1Die Bewilligungsstellen führen ausführliche Aufzeichnungen, um feststellen zu können, dass die Voraussetzungen für die Ausgleichszahlung erfüllt sind. 2Die Aufzeichnungen sind zehn Jahre lang aufzubewahren.
3Die Bewilligungsbehörde, das Bayerische Staatsministerium für Ernährung, Landwirtschaft, Forsten und Tourismus einschließlich seiner nachgeordneten Behörden und der Bayerische Oberste Rechnungshof (gem.
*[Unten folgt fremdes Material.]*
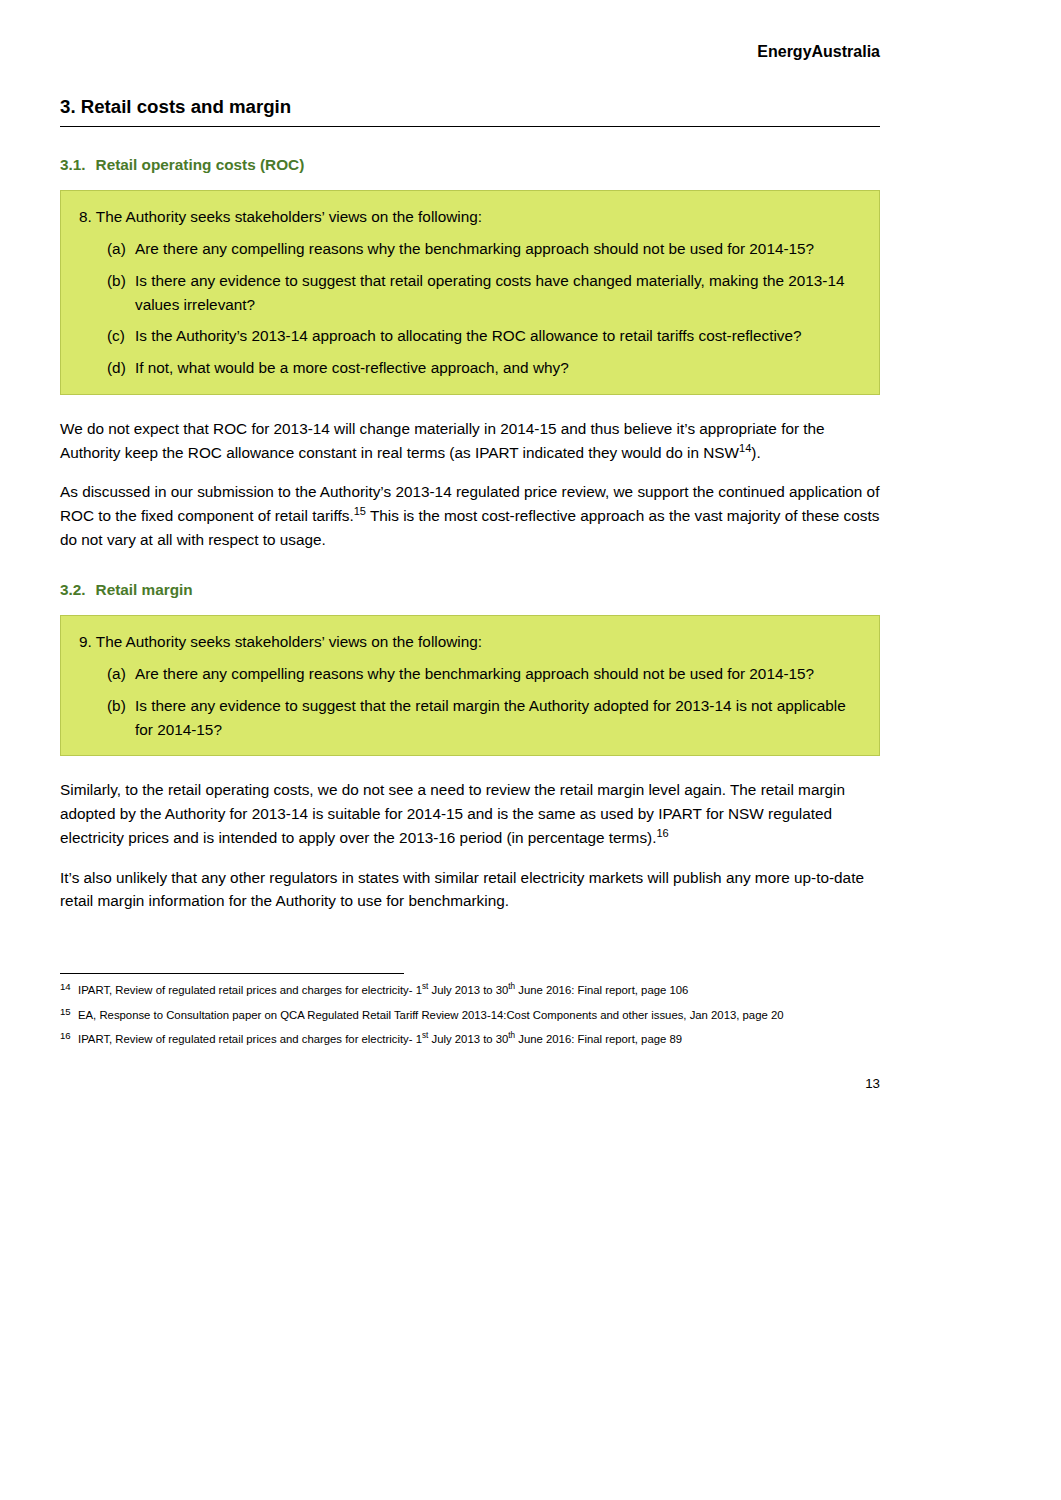EnergyAustralia
3. Retail costs and margin
3.1. Retail operating costs (ROC)
8. The Authority seeks stakeholders’ views on the following:
(a) Are there any compelling reasons why the benchmarking approach should not be used for 2014-15?
(b) Is there any evidence to suggest that retail operating costs have changed materially, making the 2013-14 values irrelevant?
(c) Is the Authority’s 2013-14 approach to allocating the ROC allowance to retail tariffs cost-reflective?
(d) If not, what would be a more cost-reflective approach, and why?
We do not expect that ROC for 2013-14 will change materially in 2014-15 and thus believe it’s appropriate for the Authority keep the ROC allowance constant in real terms (as IPART indicated they would do in NSW14).
As discussed in our submission to the Authority’s 2013-14 regulated price review, we support the continued application of ROC to the fixed component of retail tariffs.15 This is the most cost-reflective approach as the vast majority of these costs do not vary at all with respect to usage.
3.2. Retail margin
9. The Authority seeks stakeholders’ views on the following:
(a) Are there any compelling reasons why the benchmarking approach should not be used for 2014-15?
(b) Is there any evidence to suggest that the retail margin the Authority adopted for 2013-14 is not applicable for 2014-15?
Similarly, to the retail operating costs, we do not see a need to review the retail margin level again. The retail margin adopted by the Authority for 2013-14 is suitable for 2014-15 and is the same as used by IPART for NSW regulated electricity prices and is intended to apply over the 2013-16 period (in percentage terms).16
It’s also unlikely that any other regulators in states with similar retail electricity markets will publish any more up-to-date retail margin information for the Authority to use for benchmarking.
14 IPART, Review of regulated retail prices and charges for electricity- 1st July 2013 to 30th June 2016: Final report, page 106
15 EA, Response to Consultation paper on QCA Regulated Retail Tariff Review 2013-14:Cost Components and other issues, Jan 2013, page 20
16 IPART, Review of regulated retail prices and charges for electricity- 1st July 2013 to 30th June 2016: Final report, page 89
13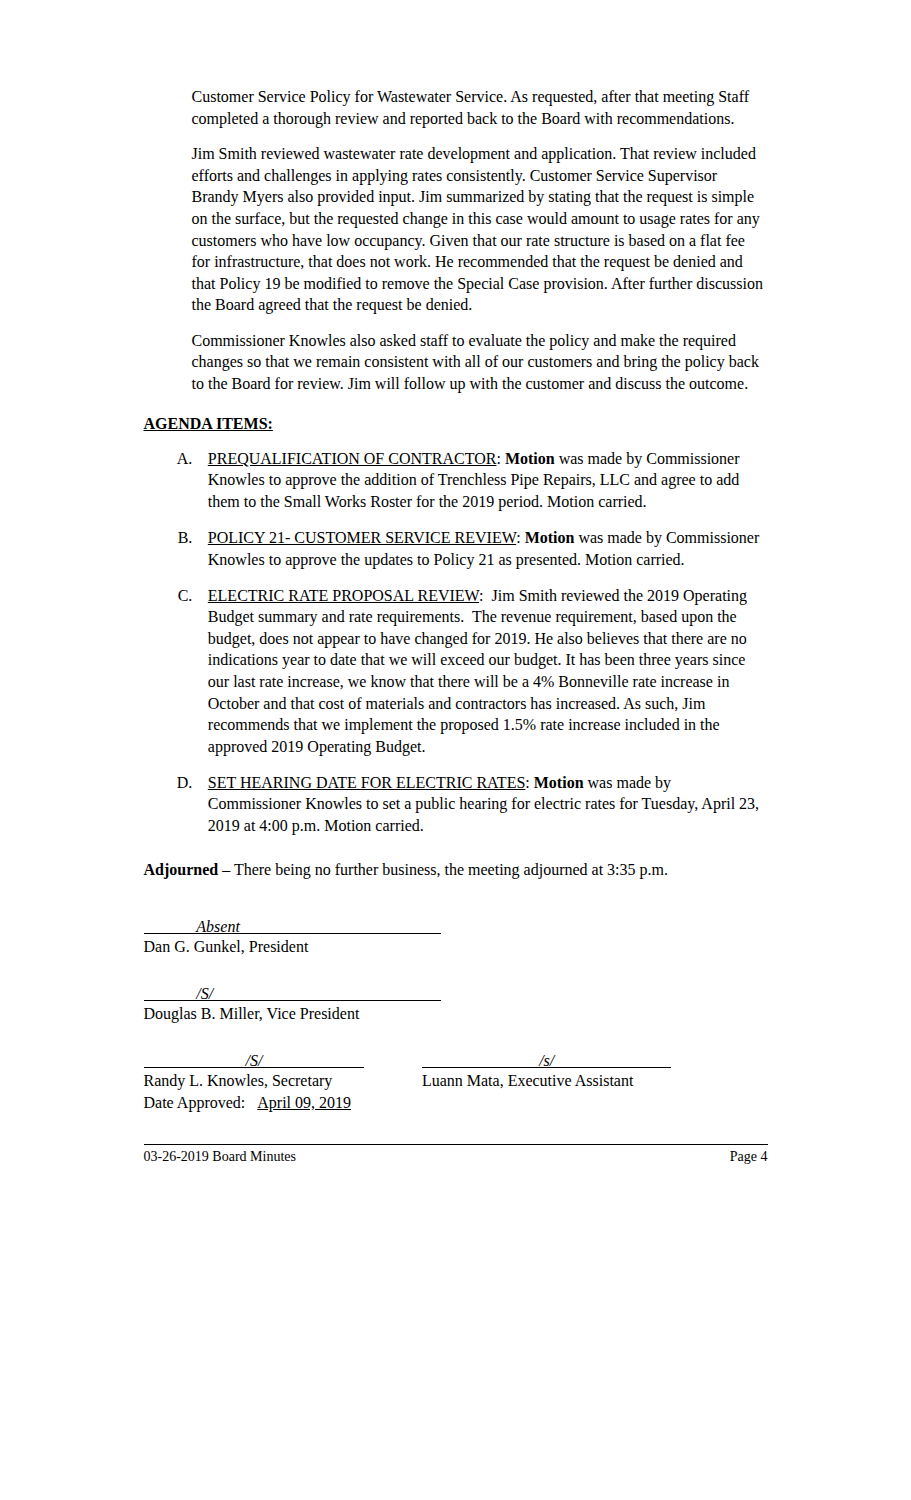Customer Service Policy for Wastewater Service. As requested, after that meeting Staff completed a thorough review and reported back to the Board with recommendations.
Jim Smith reviewed wastewater rate development and application. That review included efforts and challenges in applying rates consistently. Customer Service Supervisor Brandy Myers also provided input. Jim summarized by stating that the request is simple on the surface, but the requested change in this case would amount to usage rates for any customers who have low occupancy. Given that our rate structure is based on a flat fee for infrastructure, that does not work. He recommended that the request be denied and that Policy 19 be modified to remove the Special Case provision. After further discussion the Board agreed that the request be denied.
Commissioner Knowles also asked staff to evaluate the policy and make the required changes so that we remain consistent with all of our customers and bring the policy back to the Board for review. Jim will follow up with the customer and discuss the outcome.
AGENDA ITEMS:
PREQUALIFICATION OF CONTRACTOR: Motion was made by Commissioner Knowles to approve the addition of Trenchless Pipe Repairs, LLC and agree to add them to the Small Works Roster for the 2019 period. Motion carried.
POLICY 21- CUSTOMER SERVICE REVIEW: Motion was made by Commissioner Knowles to approve the updates to Policy 21 as presented. Motion carried.
ELECTRIC RATE PROPOSAL REVIEW: Jim Smith reviewed the 2019 Operating Budget summary and rate requirements. The revenue requirement, based upon the budget, does not appear to have changed for 2019. He also believes that there are no indications year to date that we will exceed our budget. It has been three years since our last rate increase, we know that there will be a 4% Bonneville rate increase in October and that cost of materials and contractors has increased. As such, Jim recommends that we implement the proposed 1.5% rate increase included in the approved 2019 Operating Budget.
SET HEARING DATE FOR ELECTRIC RATES: Motion was made by Commissioner Knowles to set a public hearing for electric rates for Tuesday, April 23, 2019 at 4:00 p.m. Motion carried.
Adjourned – There being no further business, the meeting adjourned at 3:35 p.m.
Absent Dan G. Gunkel, President /S/ Douglas B. Miller, Vice President
/S/ Randy L. Knowles, Secretary
Date Approved: April 09, 2019
/s/ Luann Mata, Executive Assistant
03-26-2019 Board Minutes Page 4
Art. 91 Abs. 1 Satz 1 Nr. 4 BayHO) haben das Recht, die Voraussetzungen für die Gewährung der Ausgleichszahlung entweder selbst zu prüfen oder durch Beauftragte prüfen zu lassen.
9.
1Die Aufhebung (Rücknahme oder Widerruf) von Bescheiden und die Erstattung gewährter Ausgleichszahlungen richten sich nach den einschlägigen Rechtsvorschriften und den im jeweiligen Bescheid enthaltenen Nebenbestimmungen. 2Die Erhebung von Kosten richtet sich nach dem Kostengesetz.
10.
1Diese Richtlinie tritt mit Wirkung vom 1. Januar 2024 in Kraft. 2Sie tritt mit Ablauf des 31. Dezember 2026 außer Kraft.